In March 2014, the Revolution re-signed Taylor, but not until after week 4. Despite his late start he had the team's 2nd most all-purpose yards (1088), rushing yards (92), receiving yards (585) and return yards (41) while also scoring 11 touchdowns and recording 6 tackles. He also went 7 for 19 passing for 142 yards with 2 touchdowns and 3 interceptions. He earned honorable mention player of the week honors 3 times – once on special teams and twice on offense – in April of that season. That season he set the IFL record for most receiving yards in a game with 213 yards against Colorado. The Team went 3–11 and missed the playoffs.
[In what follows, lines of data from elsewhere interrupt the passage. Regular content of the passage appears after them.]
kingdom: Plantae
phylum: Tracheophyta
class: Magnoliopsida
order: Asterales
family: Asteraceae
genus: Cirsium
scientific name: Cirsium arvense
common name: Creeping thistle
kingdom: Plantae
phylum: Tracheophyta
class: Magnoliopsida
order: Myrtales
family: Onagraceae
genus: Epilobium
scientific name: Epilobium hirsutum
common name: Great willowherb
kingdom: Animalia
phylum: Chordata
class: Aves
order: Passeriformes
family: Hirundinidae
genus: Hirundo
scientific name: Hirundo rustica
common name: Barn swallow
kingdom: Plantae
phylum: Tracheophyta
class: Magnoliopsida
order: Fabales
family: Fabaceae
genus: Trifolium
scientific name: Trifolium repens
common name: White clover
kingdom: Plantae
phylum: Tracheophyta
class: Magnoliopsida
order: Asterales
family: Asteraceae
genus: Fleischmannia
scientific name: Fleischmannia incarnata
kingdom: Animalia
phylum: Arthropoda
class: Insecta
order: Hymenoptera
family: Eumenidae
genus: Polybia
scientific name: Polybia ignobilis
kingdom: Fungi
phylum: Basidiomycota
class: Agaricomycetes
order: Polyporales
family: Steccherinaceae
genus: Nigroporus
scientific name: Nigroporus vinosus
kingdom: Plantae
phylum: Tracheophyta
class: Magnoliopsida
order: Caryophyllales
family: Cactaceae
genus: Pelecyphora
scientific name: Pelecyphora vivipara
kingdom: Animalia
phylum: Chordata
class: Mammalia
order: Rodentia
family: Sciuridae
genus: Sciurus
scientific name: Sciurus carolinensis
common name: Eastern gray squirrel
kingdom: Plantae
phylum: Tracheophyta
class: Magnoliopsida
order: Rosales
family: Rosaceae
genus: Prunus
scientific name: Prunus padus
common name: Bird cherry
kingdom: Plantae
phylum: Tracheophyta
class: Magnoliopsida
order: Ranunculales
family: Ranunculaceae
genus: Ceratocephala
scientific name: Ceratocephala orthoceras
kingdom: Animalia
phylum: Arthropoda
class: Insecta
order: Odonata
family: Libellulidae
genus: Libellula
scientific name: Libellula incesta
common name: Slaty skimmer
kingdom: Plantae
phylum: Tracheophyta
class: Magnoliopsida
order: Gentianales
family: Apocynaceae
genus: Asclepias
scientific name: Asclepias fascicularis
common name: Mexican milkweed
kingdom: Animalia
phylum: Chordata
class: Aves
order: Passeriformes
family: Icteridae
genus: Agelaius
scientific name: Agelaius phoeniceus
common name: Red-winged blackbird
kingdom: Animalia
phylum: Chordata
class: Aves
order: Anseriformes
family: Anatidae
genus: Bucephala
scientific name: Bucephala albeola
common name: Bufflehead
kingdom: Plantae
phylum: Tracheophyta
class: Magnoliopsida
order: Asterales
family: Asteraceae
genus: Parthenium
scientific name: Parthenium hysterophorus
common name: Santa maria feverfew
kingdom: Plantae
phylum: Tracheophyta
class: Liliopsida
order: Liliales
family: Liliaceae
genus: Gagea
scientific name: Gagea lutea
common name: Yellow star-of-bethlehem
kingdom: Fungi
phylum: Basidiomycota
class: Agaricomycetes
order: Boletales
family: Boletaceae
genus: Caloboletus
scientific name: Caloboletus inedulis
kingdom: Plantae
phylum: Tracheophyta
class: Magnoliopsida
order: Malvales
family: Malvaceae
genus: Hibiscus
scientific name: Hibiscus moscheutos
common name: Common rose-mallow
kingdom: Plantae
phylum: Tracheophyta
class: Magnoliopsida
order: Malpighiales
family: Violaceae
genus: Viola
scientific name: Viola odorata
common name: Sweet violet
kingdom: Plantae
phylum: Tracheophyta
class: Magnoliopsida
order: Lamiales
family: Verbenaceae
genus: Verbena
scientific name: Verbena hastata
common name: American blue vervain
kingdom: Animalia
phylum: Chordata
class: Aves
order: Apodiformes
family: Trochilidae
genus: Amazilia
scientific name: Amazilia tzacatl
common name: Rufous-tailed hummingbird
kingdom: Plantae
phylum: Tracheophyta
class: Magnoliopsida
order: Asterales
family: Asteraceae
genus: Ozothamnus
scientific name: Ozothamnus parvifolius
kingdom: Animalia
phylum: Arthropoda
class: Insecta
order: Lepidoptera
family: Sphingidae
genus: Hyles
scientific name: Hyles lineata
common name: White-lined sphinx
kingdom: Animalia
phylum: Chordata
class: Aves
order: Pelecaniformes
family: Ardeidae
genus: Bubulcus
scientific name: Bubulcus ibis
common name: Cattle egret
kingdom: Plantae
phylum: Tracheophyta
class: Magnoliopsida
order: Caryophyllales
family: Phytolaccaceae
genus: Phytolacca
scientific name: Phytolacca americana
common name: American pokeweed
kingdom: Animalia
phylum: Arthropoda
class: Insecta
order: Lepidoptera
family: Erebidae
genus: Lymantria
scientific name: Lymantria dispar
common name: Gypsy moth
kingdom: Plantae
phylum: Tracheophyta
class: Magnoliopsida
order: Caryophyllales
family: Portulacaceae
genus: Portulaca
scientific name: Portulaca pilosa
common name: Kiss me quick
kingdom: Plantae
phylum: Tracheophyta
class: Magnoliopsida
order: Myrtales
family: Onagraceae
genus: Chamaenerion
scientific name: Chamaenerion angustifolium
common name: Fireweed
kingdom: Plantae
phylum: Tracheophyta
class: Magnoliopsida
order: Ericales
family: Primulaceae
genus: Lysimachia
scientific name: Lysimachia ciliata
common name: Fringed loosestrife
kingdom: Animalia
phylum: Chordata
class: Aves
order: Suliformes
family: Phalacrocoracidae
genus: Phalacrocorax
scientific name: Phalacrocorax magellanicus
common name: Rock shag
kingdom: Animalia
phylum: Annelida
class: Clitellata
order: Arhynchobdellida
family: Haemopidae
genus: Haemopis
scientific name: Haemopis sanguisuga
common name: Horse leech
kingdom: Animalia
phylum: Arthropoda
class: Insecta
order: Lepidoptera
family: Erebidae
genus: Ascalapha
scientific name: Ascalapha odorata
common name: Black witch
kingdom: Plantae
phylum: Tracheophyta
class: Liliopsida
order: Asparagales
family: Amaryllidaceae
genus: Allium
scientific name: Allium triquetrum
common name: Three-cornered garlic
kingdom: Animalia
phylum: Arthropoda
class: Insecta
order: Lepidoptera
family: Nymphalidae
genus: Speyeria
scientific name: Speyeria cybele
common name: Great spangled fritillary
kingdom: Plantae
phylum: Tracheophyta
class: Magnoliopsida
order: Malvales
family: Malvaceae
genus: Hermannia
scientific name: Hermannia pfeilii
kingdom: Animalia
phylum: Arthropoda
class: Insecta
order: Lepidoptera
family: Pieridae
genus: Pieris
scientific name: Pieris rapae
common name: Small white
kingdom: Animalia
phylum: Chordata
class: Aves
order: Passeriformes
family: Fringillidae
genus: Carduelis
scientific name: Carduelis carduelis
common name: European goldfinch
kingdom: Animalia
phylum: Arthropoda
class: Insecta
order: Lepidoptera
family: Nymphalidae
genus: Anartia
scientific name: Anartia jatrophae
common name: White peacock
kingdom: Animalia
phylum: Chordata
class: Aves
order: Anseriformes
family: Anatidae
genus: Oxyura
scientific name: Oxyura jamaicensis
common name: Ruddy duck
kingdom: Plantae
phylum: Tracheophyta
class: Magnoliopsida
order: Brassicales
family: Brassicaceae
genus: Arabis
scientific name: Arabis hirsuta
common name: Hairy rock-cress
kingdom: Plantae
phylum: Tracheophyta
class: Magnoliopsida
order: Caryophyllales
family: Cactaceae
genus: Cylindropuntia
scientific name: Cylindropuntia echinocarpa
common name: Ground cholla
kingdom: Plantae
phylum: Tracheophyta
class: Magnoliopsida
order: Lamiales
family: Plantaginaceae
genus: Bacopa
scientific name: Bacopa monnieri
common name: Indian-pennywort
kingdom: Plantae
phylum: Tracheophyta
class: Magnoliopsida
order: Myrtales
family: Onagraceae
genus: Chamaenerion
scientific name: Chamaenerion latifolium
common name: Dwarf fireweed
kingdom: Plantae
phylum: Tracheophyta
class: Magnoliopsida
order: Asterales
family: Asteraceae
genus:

In 2015 he worked out with Robert Griffin III and Adrian Peterson in the hopes of giving the NFL one last shot as a slot receiver, while also returning to Texas to finish his degree and working as a wide receiver's coach at St. Andrew's High School.

===Centex Cavalry===
On March 30, 2017, Taylor was signed by the CenTex Cavalry of Champions Indoor Football, which was about a month into the season. For the Cavalry he continued to return kicks, play defense, catch and run the ball, but he played more quarterback than any of the other offensive positions. He went 22 for 43 for 314 yards passing with 7 touchdowns and 2 interceptions. He also ran for 96 yards and 7 touchdowns on 34 attempts and had 47 yards receiving with 0 touchdowns on 6 receptions. As a kickoff returner he had 648 return yards and 1 touchdown on 32 returns. He even played kicker in one game sending both of his kickoffs out of bounds. The Cavalry went winless that season, did not make the playoffs and was shut down at the end of the season.

==Later life==
After his football career, Taylor moved into coaching.